As I am now out of treatments and recovering well, my dad also continues to heal. Cancer has left scars on us all, but it’s the hard times that make the good ones so sweet. He is still the bravest man I will ever meet and he I still my hero.
A trip away with the family is exactly what he needs to let loose and have some fun! Am I thinking somewhere…tropical?
My dad’s thoughts on the wish trip: “I am so excited that we get to go on this trip with Abby. It really is a dream come true and we wouldn’t be able to go if it weren’t for Make-A-Wish. We are so grateful to all of the people involved in giving us the opportunity of a lifetime. Thank you Make-A-Wish!”
Austin aka “lil bro”
My brother and I are two years apart. Based on our personalities (and height) one might guess that he was two years my senior rather than the other way around. Sensible, studious, and responsible, Austin is many things that I am not. And it is because of that, I feel that we balance each other out in such a perfect way. I bring out the goofy side in him and remind him that not everything in life is “black and white”, and he tells me when I’m being irrational, unrealistic, or unreasonable, which is probably about 95% of the time. I’m not afraid to admit it, I look up to my little brother (both figuratively and literally).
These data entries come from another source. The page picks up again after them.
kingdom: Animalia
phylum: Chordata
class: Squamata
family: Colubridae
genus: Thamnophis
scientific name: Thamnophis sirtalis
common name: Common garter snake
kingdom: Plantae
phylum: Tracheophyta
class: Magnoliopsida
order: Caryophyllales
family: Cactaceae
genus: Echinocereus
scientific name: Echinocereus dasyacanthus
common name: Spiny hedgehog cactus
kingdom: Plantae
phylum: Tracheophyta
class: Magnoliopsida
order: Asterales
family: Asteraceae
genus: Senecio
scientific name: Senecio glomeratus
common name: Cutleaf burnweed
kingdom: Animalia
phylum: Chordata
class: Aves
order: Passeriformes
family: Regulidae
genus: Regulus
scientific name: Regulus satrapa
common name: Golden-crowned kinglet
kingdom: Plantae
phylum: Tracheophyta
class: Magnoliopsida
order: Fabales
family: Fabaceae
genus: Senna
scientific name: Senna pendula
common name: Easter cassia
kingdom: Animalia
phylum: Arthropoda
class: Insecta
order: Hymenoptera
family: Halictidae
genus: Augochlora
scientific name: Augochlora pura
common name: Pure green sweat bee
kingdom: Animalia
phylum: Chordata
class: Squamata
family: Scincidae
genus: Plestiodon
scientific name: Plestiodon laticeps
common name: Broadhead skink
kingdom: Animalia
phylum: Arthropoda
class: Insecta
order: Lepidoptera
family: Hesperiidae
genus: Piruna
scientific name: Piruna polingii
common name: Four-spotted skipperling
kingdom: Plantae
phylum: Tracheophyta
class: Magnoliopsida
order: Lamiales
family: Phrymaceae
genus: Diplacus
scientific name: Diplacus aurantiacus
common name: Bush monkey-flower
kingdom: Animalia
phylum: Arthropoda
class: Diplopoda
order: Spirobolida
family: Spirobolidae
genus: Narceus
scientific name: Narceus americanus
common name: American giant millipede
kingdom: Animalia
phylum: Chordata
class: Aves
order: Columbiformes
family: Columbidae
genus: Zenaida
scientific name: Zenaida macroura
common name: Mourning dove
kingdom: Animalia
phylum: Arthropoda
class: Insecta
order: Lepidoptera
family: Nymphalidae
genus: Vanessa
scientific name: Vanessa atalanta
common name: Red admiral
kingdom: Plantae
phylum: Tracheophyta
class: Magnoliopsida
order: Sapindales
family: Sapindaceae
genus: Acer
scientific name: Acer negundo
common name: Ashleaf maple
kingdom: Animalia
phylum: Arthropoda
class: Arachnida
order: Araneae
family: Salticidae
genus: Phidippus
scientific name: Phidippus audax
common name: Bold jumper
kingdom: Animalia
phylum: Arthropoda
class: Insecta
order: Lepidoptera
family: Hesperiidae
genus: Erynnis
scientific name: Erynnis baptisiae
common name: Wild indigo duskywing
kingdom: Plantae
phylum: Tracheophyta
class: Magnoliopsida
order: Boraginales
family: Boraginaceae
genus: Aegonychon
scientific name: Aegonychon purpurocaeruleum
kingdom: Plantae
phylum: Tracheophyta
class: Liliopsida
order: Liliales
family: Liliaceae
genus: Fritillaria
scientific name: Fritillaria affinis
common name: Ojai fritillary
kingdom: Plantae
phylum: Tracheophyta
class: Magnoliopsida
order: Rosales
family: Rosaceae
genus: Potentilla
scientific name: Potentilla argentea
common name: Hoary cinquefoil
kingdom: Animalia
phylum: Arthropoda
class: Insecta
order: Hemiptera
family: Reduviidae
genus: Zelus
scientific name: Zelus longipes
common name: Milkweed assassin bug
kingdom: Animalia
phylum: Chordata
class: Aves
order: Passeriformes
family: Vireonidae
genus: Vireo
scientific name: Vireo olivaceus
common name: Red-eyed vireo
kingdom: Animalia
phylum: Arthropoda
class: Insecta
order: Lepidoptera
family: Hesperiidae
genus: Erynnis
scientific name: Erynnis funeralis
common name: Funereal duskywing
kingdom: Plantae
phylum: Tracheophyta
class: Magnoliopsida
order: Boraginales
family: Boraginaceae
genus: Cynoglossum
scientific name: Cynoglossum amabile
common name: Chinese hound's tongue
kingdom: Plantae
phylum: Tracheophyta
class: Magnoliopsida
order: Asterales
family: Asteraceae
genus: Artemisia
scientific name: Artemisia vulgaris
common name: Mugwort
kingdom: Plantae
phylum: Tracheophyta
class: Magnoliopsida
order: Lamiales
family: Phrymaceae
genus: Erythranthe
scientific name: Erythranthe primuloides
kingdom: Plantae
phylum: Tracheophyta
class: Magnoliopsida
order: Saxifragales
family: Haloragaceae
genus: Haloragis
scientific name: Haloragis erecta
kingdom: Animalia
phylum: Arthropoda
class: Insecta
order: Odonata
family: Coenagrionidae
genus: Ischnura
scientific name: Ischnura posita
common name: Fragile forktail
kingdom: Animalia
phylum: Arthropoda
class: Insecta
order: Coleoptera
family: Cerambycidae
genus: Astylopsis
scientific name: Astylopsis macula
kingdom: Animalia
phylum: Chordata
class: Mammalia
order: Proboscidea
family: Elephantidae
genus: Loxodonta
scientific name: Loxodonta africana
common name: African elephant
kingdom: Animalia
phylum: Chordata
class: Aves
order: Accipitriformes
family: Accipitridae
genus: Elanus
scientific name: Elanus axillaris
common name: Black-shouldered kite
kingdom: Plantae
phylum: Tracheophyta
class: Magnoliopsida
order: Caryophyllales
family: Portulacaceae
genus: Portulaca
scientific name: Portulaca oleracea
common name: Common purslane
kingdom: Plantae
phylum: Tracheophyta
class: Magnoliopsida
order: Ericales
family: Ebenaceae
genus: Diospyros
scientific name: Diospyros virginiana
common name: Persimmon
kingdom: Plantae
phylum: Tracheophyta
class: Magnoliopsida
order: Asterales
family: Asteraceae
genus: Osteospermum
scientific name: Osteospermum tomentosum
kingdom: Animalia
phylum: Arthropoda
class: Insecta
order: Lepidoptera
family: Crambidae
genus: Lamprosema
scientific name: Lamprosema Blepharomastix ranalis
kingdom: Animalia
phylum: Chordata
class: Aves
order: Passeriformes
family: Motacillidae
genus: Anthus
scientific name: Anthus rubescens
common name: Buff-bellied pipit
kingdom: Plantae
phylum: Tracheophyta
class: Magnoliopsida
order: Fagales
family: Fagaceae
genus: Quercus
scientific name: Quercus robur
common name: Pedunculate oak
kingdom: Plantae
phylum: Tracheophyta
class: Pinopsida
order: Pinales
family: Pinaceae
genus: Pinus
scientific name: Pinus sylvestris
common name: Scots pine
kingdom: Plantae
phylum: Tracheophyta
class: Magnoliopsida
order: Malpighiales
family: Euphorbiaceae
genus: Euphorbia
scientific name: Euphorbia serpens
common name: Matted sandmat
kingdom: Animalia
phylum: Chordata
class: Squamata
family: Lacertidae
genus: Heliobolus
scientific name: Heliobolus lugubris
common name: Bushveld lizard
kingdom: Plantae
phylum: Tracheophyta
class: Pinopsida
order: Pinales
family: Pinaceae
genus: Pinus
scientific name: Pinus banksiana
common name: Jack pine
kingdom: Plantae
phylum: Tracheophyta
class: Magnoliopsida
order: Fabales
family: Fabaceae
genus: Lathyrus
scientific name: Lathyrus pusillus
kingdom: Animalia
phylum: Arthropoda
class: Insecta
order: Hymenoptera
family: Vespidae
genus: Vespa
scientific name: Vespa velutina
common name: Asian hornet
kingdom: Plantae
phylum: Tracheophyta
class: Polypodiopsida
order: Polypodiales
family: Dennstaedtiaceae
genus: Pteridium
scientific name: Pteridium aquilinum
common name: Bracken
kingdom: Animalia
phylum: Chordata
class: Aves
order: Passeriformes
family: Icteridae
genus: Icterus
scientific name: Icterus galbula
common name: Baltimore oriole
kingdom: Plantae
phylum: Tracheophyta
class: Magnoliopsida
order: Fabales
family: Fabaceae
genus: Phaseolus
When I got sick, Austin handled it much like he would handle any other situation: rationally and with a very small amount of emotion. I knew better than to be offended by this sort of reaction. He was still my brother after all and cancer couldn’t change that. In all honesty, his lack of extreme affection was refreshing to me. Where many of my friends and sometimes even family treated me as if I were fragile and needed constant care, Austin treated me just the same as he had our whole lives. I still had a little brother to make fun of me and argue with me as if nothing had changed. Although don’t be fooled, somewhere in there he really does have a big, fat, loving heart. That much was revealed when he told me that he would shave his head to match my own shining glory after I had lost all my hair to chemotherapy. I of course emphatically declined because I love his blonde locks too much to see them go, but it was the thought that counts and his offer brought tears to my eyes. On more than one occasion I was shown how much my, seemingly emotionless brother, really does love me and how lucky I am to have a sibling like him. Be it putting up with the constant stream of questions about how I was doing, never saying a word about the absence of a cheering family at his basketball games or when his 15th birthday passed without much of a celebration, or even the time that he willingly sat at a salon with one of my wigs on his head to have it styled (see priceless picture below).
All in all, my brother has always been and hopefully always will be one of my very best friends. As I move away to college this fall I will miss him dearly, but I am beyond excited to have been “granted” the chance to spend a week together playing in a tropical paradise just like we are two little kids again.
Austin on the wish trip: “This is so cool.”
Like I said…A man of few words but he is excited and appreciative as well!!
When it came time to meet with the volunteers and decide what my wish would be, the choice was obvious to me. I wished for a trip that would give my whole family a time of rest and relaxation, a trip with crashing waves and warm sandy beaches, a strength-building, hope-instilling trip that would provide the time we needed to reconnect with one another and just simply be a family. In my wildest dreams, I had never imagined what would come next…and here our Family Aloha Adventure begins!